## TASK DETAILS
Below are the records. List every line holding the word "public".

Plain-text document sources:
....

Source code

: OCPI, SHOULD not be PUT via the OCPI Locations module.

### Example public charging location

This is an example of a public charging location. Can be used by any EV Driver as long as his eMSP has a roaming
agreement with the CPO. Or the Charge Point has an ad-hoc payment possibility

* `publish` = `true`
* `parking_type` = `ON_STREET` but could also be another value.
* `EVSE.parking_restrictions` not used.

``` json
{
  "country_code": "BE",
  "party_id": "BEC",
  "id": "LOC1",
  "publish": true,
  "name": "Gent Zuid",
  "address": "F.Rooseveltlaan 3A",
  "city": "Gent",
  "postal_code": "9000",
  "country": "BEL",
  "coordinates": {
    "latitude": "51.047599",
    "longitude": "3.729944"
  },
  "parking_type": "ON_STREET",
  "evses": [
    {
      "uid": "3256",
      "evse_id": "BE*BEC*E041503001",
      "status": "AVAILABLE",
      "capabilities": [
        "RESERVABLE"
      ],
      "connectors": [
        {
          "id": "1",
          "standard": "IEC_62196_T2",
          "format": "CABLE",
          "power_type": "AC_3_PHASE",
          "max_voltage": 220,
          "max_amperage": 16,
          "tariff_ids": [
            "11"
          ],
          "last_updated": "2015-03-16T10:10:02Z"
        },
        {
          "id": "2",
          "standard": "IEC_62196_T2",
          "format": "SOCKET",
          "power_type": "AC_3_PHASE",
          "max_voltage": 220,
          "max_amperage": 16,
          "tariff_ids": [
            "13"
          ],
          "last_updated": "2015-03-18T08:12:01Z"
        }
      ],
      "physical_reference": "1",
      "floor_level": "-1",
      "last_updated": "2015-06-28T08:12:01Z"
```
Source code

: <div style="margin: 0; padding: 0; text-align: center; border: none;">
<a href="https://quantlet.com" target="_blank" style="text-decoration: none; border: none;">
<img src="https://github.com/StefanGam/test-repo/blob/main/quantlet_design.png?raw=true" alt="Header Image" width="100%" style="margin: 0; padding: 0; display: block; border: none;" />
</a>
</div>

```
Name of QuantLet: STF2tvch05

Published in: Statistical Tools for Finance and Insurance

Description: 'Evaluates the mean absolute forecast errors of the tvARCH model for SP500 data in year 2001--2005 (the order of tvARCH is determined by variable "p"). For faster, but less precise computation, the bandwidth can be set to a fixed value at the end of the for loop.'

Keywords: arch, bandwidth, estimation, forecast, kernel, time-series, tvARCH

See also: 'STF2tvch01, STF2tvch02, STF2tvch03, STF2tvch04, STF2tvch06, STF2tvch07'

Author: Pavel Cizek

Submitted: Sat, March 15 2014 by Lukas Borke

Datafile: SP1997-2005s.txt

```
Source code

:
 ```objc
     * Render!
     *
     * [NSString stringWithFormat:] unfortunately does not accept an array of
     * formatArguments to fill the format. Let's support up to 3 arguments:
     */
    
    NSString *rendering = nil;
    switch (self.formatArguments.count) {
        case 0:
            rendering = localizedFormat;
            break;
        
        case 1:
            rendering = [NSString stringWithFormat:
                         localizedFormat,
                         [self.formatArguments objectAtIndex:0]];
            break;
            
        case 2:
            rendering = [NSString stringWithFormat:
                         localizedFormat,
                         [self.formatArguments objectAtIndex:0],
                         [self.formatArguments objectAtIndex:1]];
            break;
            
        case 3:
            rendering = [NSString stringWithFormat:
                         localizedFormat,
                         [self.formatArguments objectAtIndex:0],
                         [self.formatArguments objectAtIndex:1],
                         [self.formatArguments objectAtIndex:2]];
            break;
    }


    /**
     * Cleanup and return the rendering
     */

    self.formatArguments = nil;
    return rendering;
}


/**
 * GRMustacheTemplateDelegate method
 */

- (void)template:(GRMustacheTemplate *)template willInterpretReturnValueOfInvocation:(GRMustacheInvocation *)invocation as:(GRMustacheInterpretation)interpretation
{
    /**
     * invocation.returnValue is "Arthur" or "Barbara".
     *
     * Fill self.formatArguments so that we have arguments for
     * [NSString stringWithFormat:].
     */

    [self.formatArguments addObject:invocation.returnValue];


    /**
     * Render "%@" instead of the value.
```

....

## RESPONSE TO THE EXERCISE
### Example public charging location
This is an example of a public charging location. Can be used by any EV Driver as long as his eMSP has a roaming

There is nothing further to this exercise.